Premières critiques en 2019
Le climat dans les bureaux et l’expansion fulgurante de l’entreprise aurait également eu des conséquences sur la vie des agents de nettoyage. «Nous avions créé de faux profils qui portaient le nom de Zora. Ce qui nous permettait de proposer des fenêtres d’engagement aux clients dans des endroits où il n’y en avait en fait pas. Chaque jour, il y avait au moins une vingtaine de ménages commandés qui n’étaient pas attribués. Résultat, nous devions harceler les Batmaids pour qu’elles acceptent d’aller faire des ménages loin de leur zone, en faisant parfois du chantage affectif. Elles s’essoufflaient beaucoup dans les transports et finissaient par se mettre en arrêt.» Ici aussi, des documents en notre possession corroborent ce témoignage.
Ce n’est pas la première fois que Batmaid est critiquée. À l’été 2019, des femmes de ménage avaient témoigné auprès de la RTS pour dénoncer des conditions de travail difficiles et un emploi «ubérisé» et précaire. Depuis, la firme a adapté son modèle et offre désormais la possibilité à ses agents de nettoyage de devenir des salariés comme les autres. Plus de 1500 de ceux-ci sont déclarés et assurés par Batmaid en Suisse, sur un total de 4000 à travers l’Europe.

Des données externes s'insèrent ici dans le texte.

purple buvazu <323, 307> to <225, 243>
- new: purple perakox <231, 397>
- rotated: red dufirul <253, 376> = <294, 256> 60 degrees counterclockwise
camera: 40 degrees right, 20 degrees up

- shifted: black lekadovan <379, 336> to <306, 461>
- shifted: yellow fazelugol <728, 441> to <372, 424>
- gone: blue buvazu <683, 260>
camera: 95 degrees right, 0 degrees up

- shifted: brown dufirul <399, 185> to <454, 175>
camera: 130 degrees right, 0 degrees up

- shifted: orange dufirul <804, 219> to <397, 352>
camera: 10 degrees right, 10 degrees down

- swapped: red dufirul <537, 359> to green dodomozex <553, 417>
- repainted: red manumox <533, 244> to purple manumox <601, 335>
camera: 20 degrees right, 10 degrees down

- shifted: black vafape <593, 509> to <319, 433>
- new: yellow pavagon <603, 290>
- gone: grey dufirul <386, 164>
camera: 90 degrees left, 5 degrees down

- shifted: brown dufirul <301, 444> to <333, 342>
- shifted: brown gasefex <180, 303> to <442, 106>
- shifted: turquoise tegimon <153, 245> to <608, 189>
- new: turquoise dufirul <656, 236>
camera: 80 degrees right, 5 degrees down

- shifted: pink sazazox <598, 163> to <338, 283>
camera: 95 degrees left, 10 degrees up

«Nous avons commis des erreurs», reconnaît le patron
Confronté aux résultats de notre enquête, le médiatique CEO Andreas Schollin-Borg répond de manière plutôt générale, en «contextualisant». Premier élément: «L’éclatement de la pandémie a chamboulé notre modèle, dont le rôle se limitait initialement à̀ mettre en contact des agents de nettoyage et leurs clients (ndlr: qui étaient leur employeur).»
Conséquence: les équipes ont été surchargées, explique-t-il. «Ce changement de modèle a nécessité, en pleine crise Covid, un travail administratif titanesque, mené par quelque 75 employés administratifs. En parallèle, nous sommes partis à la conquête de nouveaux marchés». Pour lui, ce «changement de modèle et la croissance soutenue ont été vécus différemment par certaines équipes. Certains ont été portés favorablement par la dynamique, d’autres ont vécu plus difficilement notre évolution, accentuée par le climat psychologique lourd lié au Covid.»
Des améliorations doivent toutefois être apportées, admet-il. «Force est de constater que nous avons commis certaines erreurs. En tant que CEO de Batmaid, c’est ma responsabilité de créer un environnement de travail dans lequel tous les employés s’épanouissent, grandissent et créent un impact positif pour nos dizaines de milliers de clients en Suisse et en Europe ainsi que pour les milliers d’agents de nettoyage que nous employons.»
Nombre de collaborateurs doublé
Et le changement est déjà en marche, assure Andreas Schollin-Borg dans sa lettre d’une page et demie adressée à Blick par voie électronique. «Pour répondre à ces enjeux, nous avons renforcé nos équipes, passant de 75 à 150 collaborateurs administratifs en moins d’une année. Depuis le 17 janvier dernier, nous bénéficions également d’une nouvelle direction RH. Nous avons aussi entamé plusieurs processus d’amélioration de nos pratiques internes en nous dotant de nouvelles compétences et de nouveaux outils.»
Par ailleurs, Batmaid continue de grandir. Pour le mieux? «Soucieux de satisfaire nos clients et de soulager nos collaborateurs, nous allons embaucher plus d’une centaine de collaborateurs dans les prochains mois.»
Le fondateur conclut sur une note émotionnelle. «Je suis sincèrement touché de lire que certains de nos employés ont un goût amer de leurs expériences dans l’entreprise que j’ai créée. […] Vous pouvez compter sur moi pour toujours me remettre en question et travailler avec toutes les équipes pour que la vision que nous ayons de Batmaid se réalise et que chaque employé soit fier et ressorte grandi de ses expériences chez nous.»